Eric S. Christenson, MD, assistant professor of oncology, Johns Hopkins Medicine, discusses findings from a phase 1/2a trial (NCT03711058) of copanlisib (Aliqopa) in combination with nivolumab (Opdivo) in patients with pretreated, microsatellite stable (MSS), unresectable or metastatic colorectal cancer (mCRC).
The trial evaluated the combination in patients with relapsed/refractory solid tumors, and an expansion study was initiated to further investigate the regimen as treatment in the third line or later for patients with relapsed/refractory MSS mCRC. For the expansion portion, patients with pretreated MSS mCRC were assigned to 1 of 2 cohorts based on PIK3Ca mutation status. In the MSS mCRC cohorts, at least 2 prior lines of systemic therapy were required, including a fluoropyrimidine-, oxaliplatin-, and irinotecan-containing regimen.

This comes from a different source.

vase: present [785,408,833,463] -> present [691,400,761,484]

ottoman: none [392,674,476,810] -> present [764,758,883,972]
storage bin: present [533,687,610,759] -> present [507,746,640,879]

Findings presented at the 2024 AACR Annual Meeting demonstrated that among patients with PIK3Ca-mutated MSS mCRC (n = 22), 3 patients achieved a partial response (PR). Two additional patients with PIK3Ca-mutated mCRC had stable disease (SD). The trial met its primary end point of overall response rate at 6 months in the PIK3Ca-mutant cohort since responses were observed in at least 3 patients.
In the PIK3Ca wild-type cohort (n = 17), 1 patient experienced a PR. Although this patient did not harbor a PIK3Ca mutation, a PIK31R amplification was detected, which may have been why this patient responded to treatment, according to Christenson. Notably, 4 other patients in the PIK3Cawild-type cohort had SD.
Among the 4 responders between the 2 cohorts, all remained on treatment for more than 24 months, which is notable for patients with MSS mCRC being treated in the third-line setting or later, Christenson says. Although copanlisib plus nivolumab elicited PRs in only a minority of patients, that subgroup experienced a significant clinical benefit, Christenson continues. To maximize the impact of this study, finding ways to better identify patients who may derive benefit from treatment with this combination will be crucial, Christenson concludes.